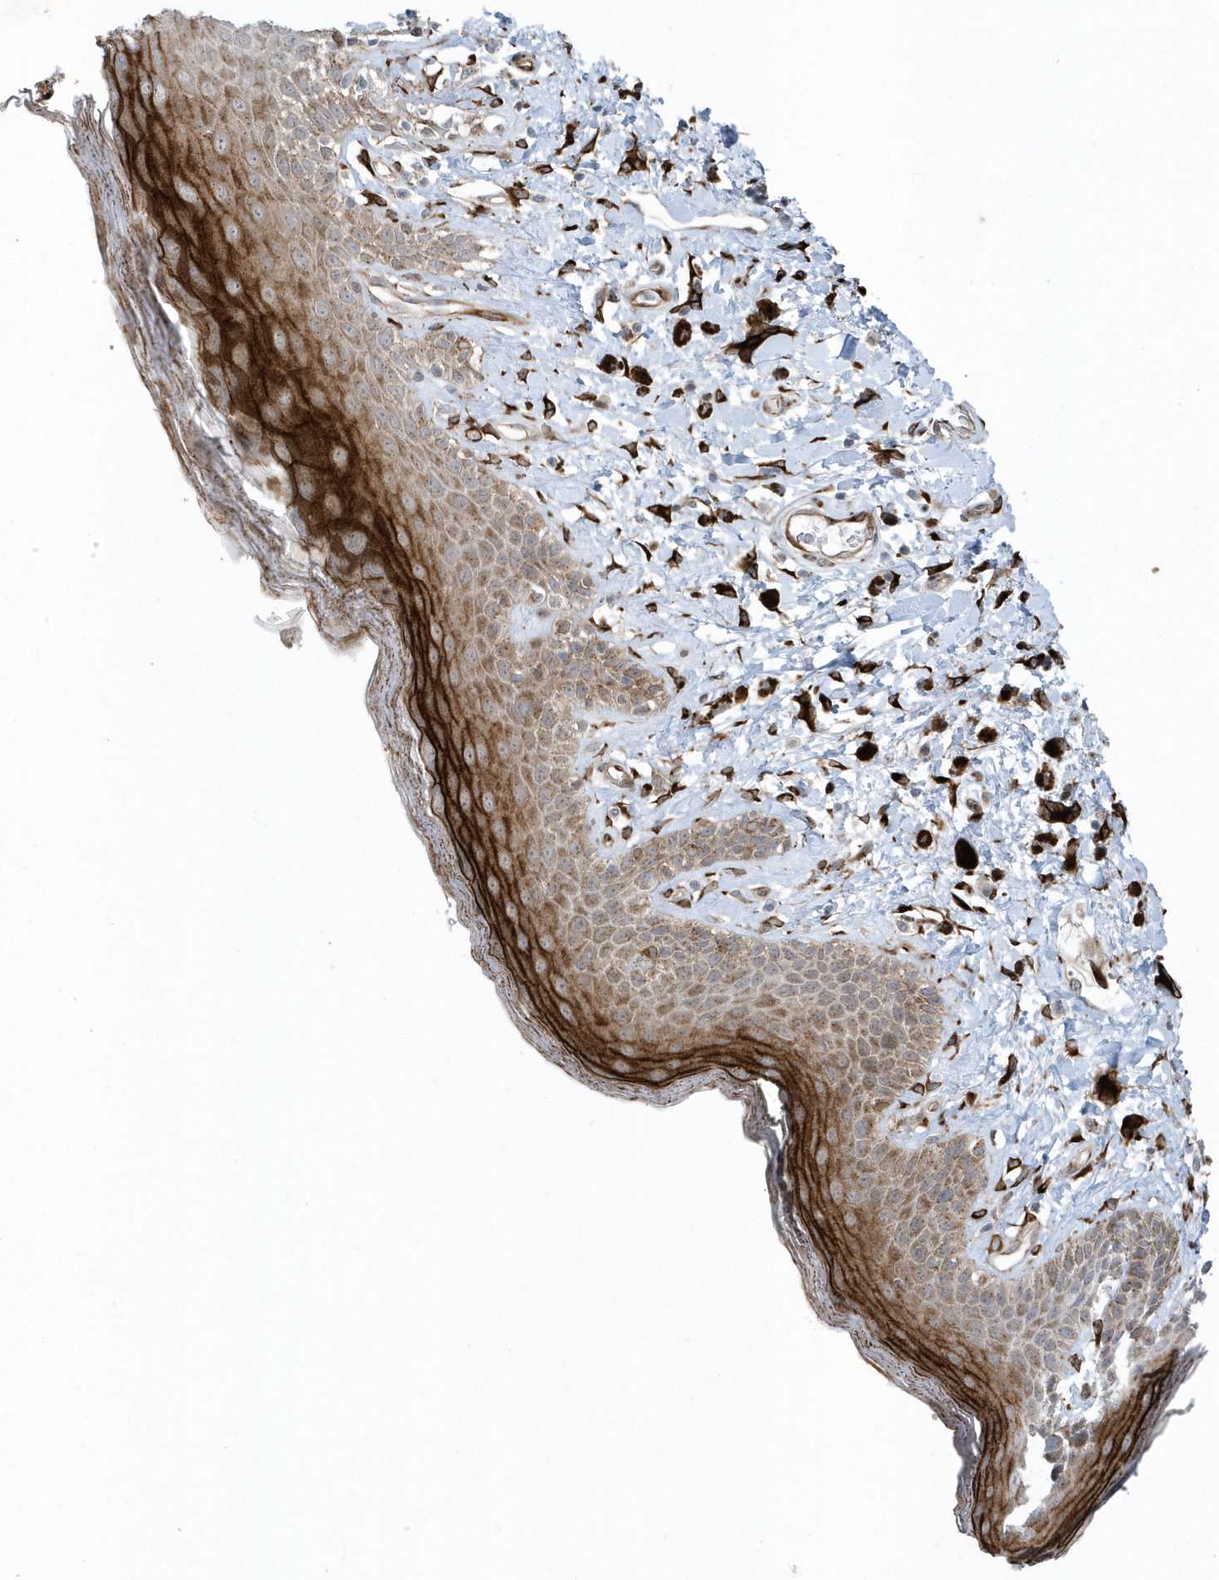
{"staining": {"intensity": "strong", "quantity": "25%-75%", "location": "cytoplasmic/membranous"}, "tissue": "skin", "cell_type": "Epidermal cells", "image_type": "normal", "snomed": [{"axis": "morphology", "description": "Normal tissue, NOS"}, {"axis": "topography", "description": "Anal"}], "caption": "Skin stained with DAB (3,3'-diaminobenzidine) immunohistochemistry displays high levels of strong cytoplasmic/membranous staining in approximately 25%-75% of epidermal cells. (DAB (3,3'-diaminobenzidine) IHC, brown staining for protein, blue staining for nuclei).", "gene": "FAM98A", "patient": {"sex": "female", "age": 78}}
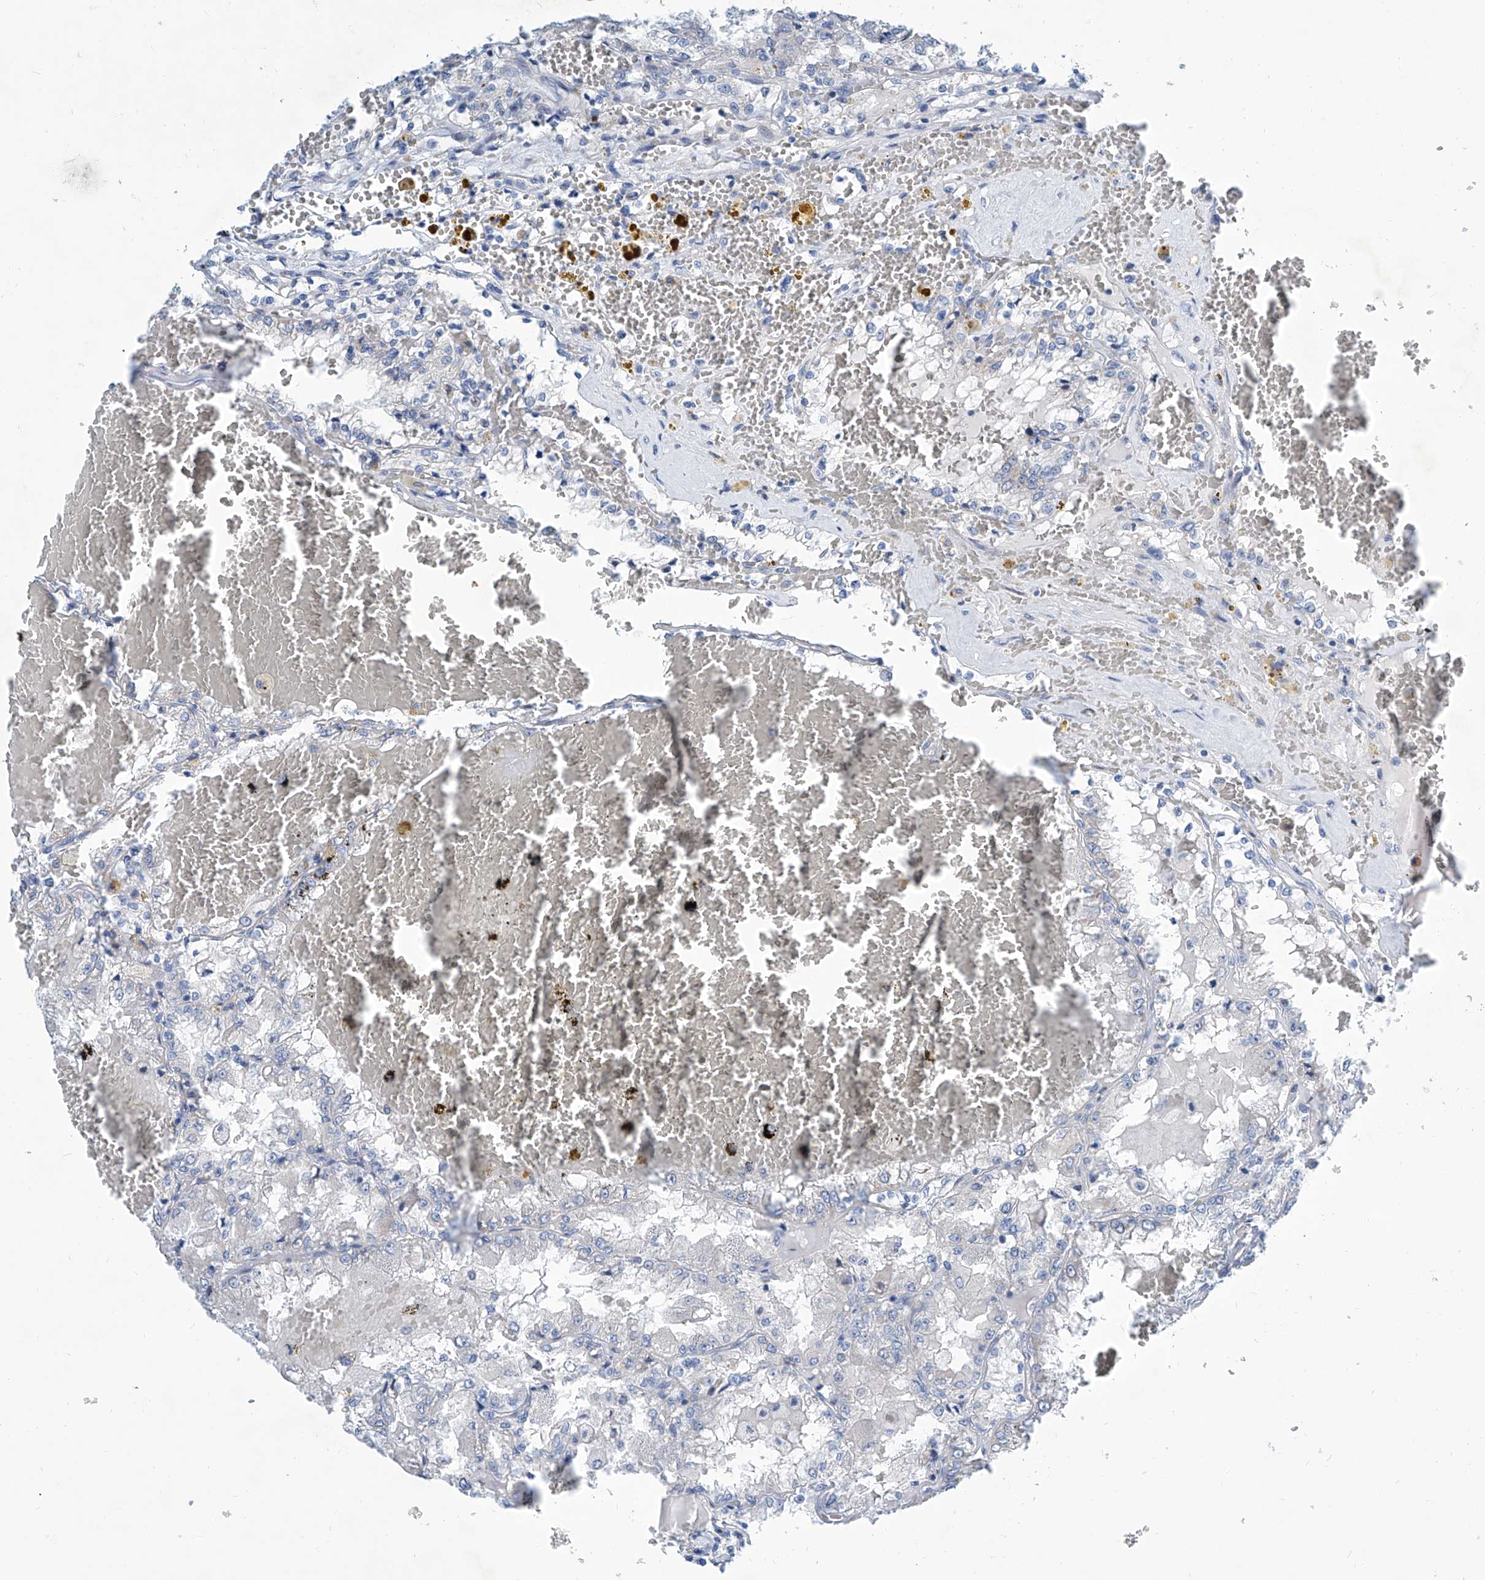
{"staining": {"intensity": "negative", "quantity": "none", "location": "none"}, "tissue": "renal cancer", "cell_type": "Tumor cells", "image_type": "cancer", "snomed": [{"axis": "morphology", "description": "Adenocarcinoma, NOS"}, {"axis": "topography", "description": "Kidney"}], "caption": "This photomicrograph is of renal adenocarcinoma stained with IHC to label a protein in brown with the nuclei are counter-stained blue. There is no staining in tumor cells. The staining was performed using DAB (3,3'-diaminobenzidine) to visualize the protein expression in brown, while the nuclei were stained in blue with hematoxylin (Magnification: 20x).", "gene": "ZNF519", "patient": {"sex": "female", "age": 56}}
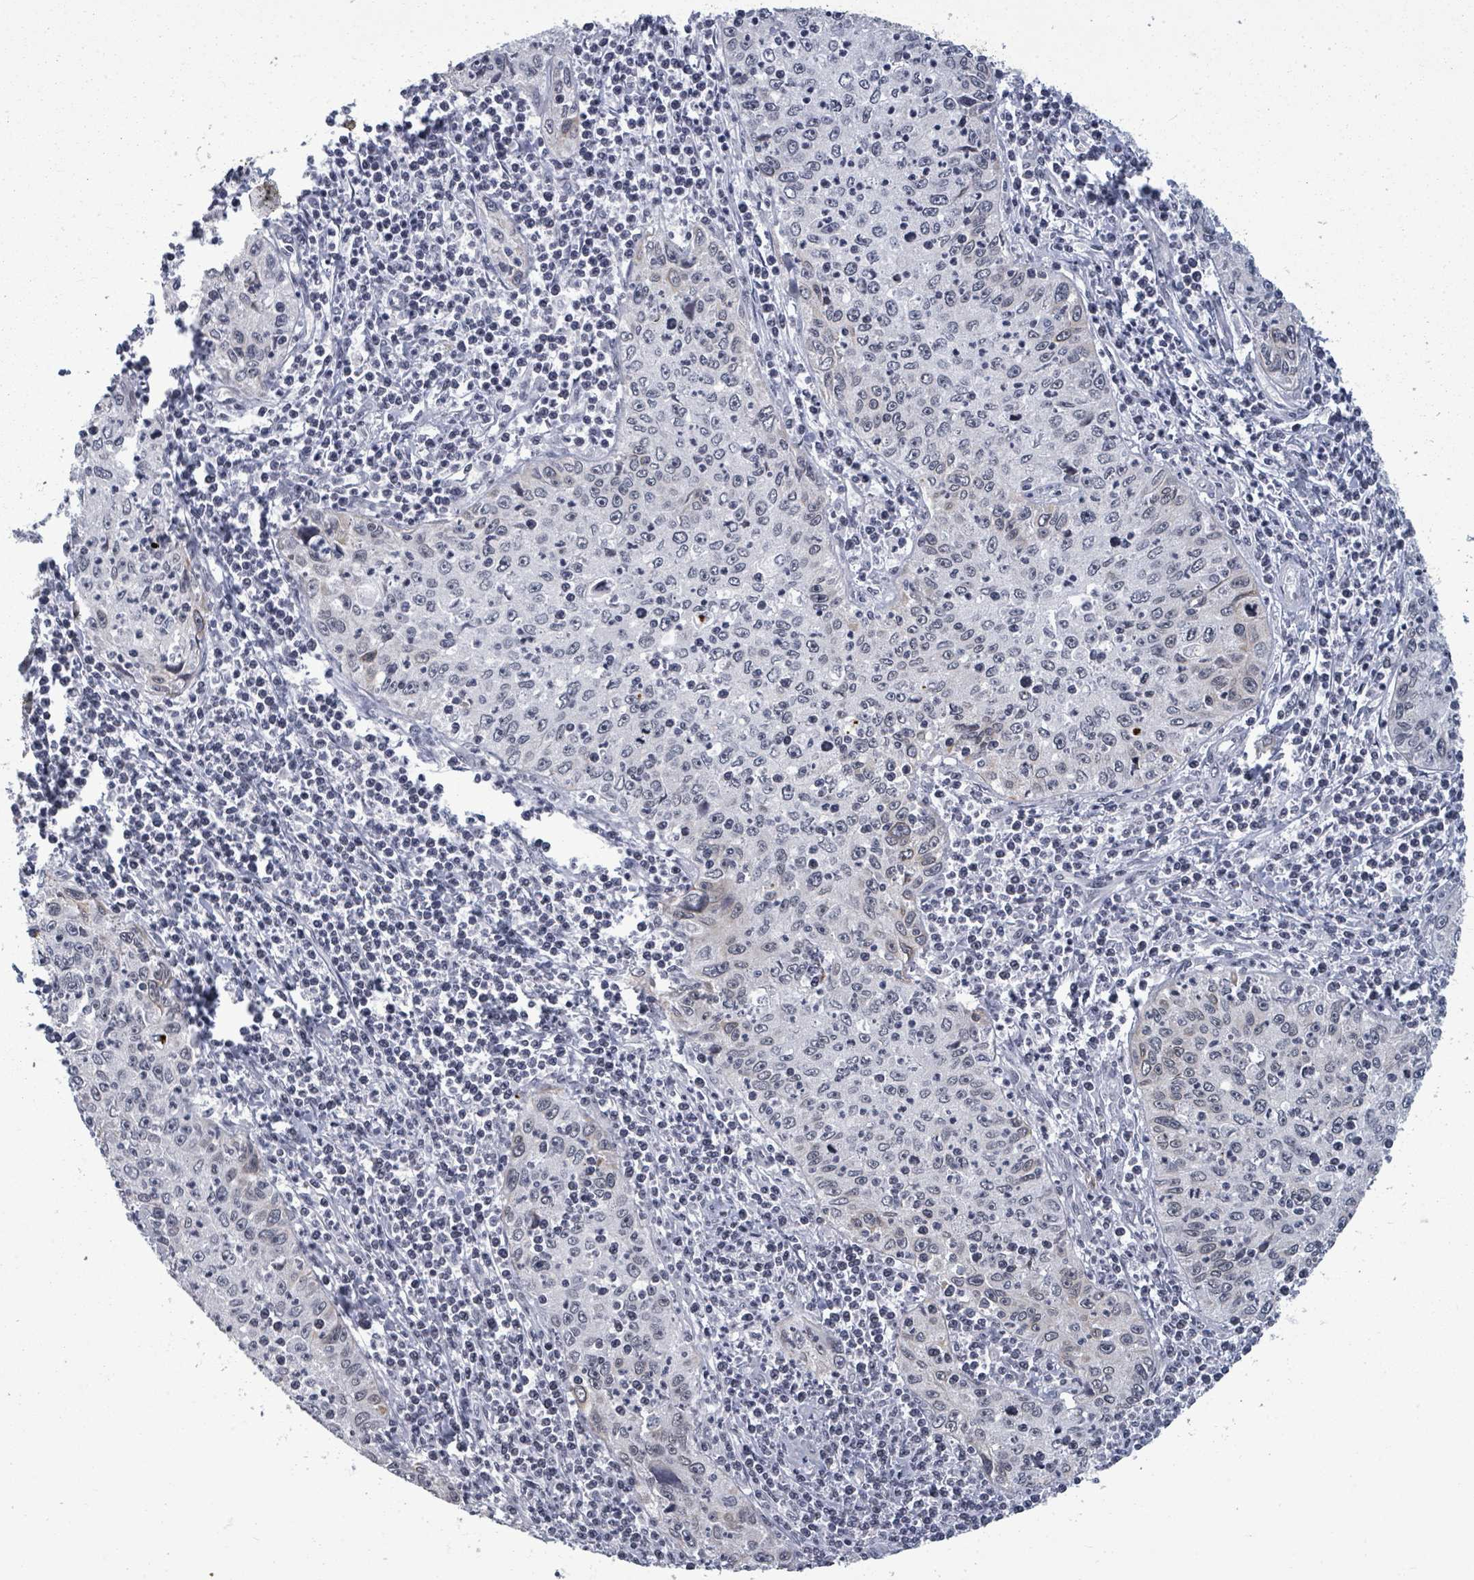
{"staining": {"intensity": "negative", "quantity": "none", "location": "none"}, "tissue": "cervical cancer", "cell_type": "Tumor cells", "image_type": "cancer", "snomed": [{"axis": "morphology", "description": "Squamous cell carcinoma, NOS"}, {"axis": "topography", "description": "Cervix"}], "caption": "A photomicrograph of human cervical squamous cell carcinoma is negative for staining in tumor cells. (Immunohistochemistry, brightfield microscopy, high magnification).", "gene": "ERCC5", "patient": {"sex": "female", "age": 30}}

☆ ☆ ☆ ☆ ☆

* _YOUR ASSIGNMENT_: Would you repeat the listing word for word and skip every picture?

* _RESPONSE AREA_:
{"staining": {"intensity": "strong", "quantity": "25%-75%", "location": "cytoplasmic/membranous"}, "tissue": "skin", "cell_type": "Epidermal cells", "image_type": "normal", "snomed": [{"axis": "morphology", "description": "Normal tissue, NOS"}, {"axis": "topography", "description": "Anal"}], "caption": "Skin stained with DAB (3,3'-diaminobenzidine) immunohistochemistry displays high levels of strong cytoplasmic/membranous staining in approximately 25%-75% of epidermal cells. (DAB (3,3'-diaminobenzidine) IHC, brown staining for protein, blue staining for nuclei).", "gene": "FAM98A", "patient": {"sex": "female", "age": 78}}
{"staining": {"intensity": "negative", "quantity": "none", "location": "none"}, "tissue": "renal cancer", "cell_type": "Tumor cells", "image_type": "cancer", "snomed": [{"axis": "morphology", "description": "Adenocarcinoma, NOS"}, {"axis": "topography", "description": "Kidney"}], "caption": "This photomicrograph is of renal adenocarcinoma stained with IHC to label a protein in brown with the nuclei are counter-stained blue. There is no staining in tumor cells. The staining was performed using DAB (3,3'-diaminobenzidine) to visualize the protein expression in brown, while the nuclei were stained in blue with hematoxylin (Magnification: 20x).", "gene": "ZNF519", "patient": {"sex": "female", "age": 56}}
{"staining": {"intensity": "negative", "quantity": "none", "location": "none"}, "tissue": "cervical cancer", "cell_type": "Tumor cells", "image_type": "cancer", "snomed": [{"axis": "morphology", "description": "Squamous cell carcinoma, NOS"}, {"axis": "topography", "description": "Cervix"}], "caption": "A photomicrograph of human cervical squamous cell carcinoma is negative for staining in tumor cells. (Immunohistochemistry, brightfield microscopy, high magnification).", "gene": "ERCC5", "patient": {"sex": "female", "age": 30}}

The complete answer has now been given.